Polícia dispersa manifestantes no gramado do Congresso

A Polícia Militar do Distrito Federal agiu de forma agressiva para encerrar ontem o protesto realizado em Brasília no gramado do Congresso Nacional. Depois de ser alvo de alguns rojões e sinalizadores, a polícia dispersou os milhares de manifestantes com diversas bombas de gás lacrimogêneo e efeito moral atiradas para o alto e caindo no meio da multidão. Carros da PM cortaram ainda em alta velocidade os gramados da Esplanada em meio aos manifestantes que deixavam o protesto.

AE, Agência Estado

27 de junho de 2013 | 00h05

O aparato mobilizado pela Secretaria de Segurança do Distrito Federal envolveu 4 mil homens da Polícia Militar, incluindo a tropa de choque. Barreiras foram montadas em frente e na lateral do gramado do Congresso, além de proteger os prédios do Palácio do Itamaraty, depredado na quinta-feira passada, e do Ministério da Justiça.

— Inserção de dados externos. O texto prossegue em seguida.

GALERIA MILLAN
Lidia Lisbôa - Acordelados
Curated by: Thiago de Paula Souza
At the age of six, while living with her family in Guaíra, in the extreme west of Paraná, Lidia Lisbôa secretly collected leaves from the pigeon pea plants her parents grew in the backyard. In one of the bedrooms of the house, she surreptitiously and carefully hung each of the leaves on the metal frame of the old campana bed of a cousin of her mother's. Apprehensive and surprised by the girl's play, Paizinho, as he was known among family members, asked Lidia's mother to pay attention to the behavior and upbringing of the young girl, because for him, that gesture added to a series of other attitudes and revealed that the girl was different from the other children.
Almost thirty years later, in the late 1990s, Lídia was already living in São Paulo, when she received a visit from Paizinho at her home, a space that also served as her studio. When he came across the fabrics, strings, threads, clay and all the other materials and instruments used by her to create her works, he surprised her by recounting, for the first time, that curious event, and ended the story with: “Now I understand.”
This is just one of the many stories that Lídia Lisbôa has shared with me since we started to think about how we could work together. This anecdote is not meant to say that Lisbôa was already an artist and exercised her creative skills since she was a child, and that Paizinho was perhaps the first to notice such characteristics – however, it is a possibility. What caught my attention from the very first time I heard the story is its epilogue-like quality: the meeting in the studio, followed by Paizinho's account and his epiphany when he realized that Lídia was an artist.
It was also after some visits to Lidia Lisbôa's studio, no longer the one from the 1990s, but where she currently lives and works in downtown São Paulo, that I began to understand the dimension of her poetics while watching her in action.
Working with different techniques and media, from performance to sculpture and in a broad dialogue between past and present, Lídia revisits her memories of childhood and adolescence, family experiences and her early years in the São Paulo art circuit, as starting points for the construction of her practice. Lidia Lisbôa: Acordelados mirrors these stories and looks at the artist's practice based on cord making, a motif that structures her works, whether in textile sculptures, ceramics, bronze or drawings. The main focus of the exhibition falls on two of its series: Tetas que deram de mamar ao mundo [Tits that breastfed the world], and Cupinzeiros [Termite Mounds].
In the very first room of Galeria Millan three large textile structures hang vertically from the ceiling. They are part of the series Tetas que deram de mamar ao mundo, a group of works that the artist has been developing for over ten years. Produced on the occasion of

A ação da PM começou por volta das 21 horas, quando aproximadamente cinco mil pessoas ocupavam o gramado em frente ao Congresso depois de cinco horas de protesto. A atitude de alguns dos integrantes da manifestação de jogar rojões e sinalizadores contra a barreira montada pela polícia serviu de justificativa para a ação definida por policiais como "dispersão".

As bombas foram atiradas em todas as direções atingindo todas as áreas ocupadas pelos manifestantes. Nas laterais também havia bombas e quem conseguia fugir do gás lacrimogêneo tentando subir aos acessos para o Itamaraty ou ministério da Justiça era recebido com spray de pimenta por policiais.

Com a dispersão encaminhada, os integrantes do protestos seguiram caminhando rumo a Rodoviária do Plano Piloto, que fica a cerca de dois quilômetros do Congresso Nacional. "Houve truculência demais, quando um meu amigo foi questionar , empurraram ele, prenderam e também perguntaram se eu queria ir para delegacia", contou Leonardo Zandonadi, servidor público de 25 anos. Segundo a PM, oito pessoas foram presas no final da manifestação. Outros dois tinham sido detidos na chegada ao protesto durante revista realizada por policiais. Um portava facas e cassetetes, o outro drogas. A secretaria de Saúde do Distrito Federal informou que até às 21h50 dez pessoas tinham sido atendidas sem gravidade.

Os protestos em Brasília começaram ainda pela manhã, quando integrantes da ONG Rio de Paz espalharam pelo gramado em frente ao Congresso 594 bolas de futebol representando cada um dos parlamentares para significar que cabe ao Legislativo atender aos pedidos feitos nas ruas. Eles chutaram as bolas no final da tarde para simbolizar a responsabilidade do Congresso de dar respostas às reivindicações.

Os cartazes e gritos dos manifestantes novamente tiveram vários objetivos. A derrubada da PEC 37, que limitava o poder de investigação do Ministério Público, foi comemorada, mas houve cobrança de mais investimentos em saúde e educação, aprovação da proposta que torna aberto o voto em processos de cassação, da instalação de uma CPI para investigar os gastos da Copa do Mundo, além de pedidos para que Renan Calheiros (PMDB-AL) deixe a presidência do Senado e o pastor Marco Feliciano (PSC-SP) o comando da comissão de Direitos Humanos na Câmara.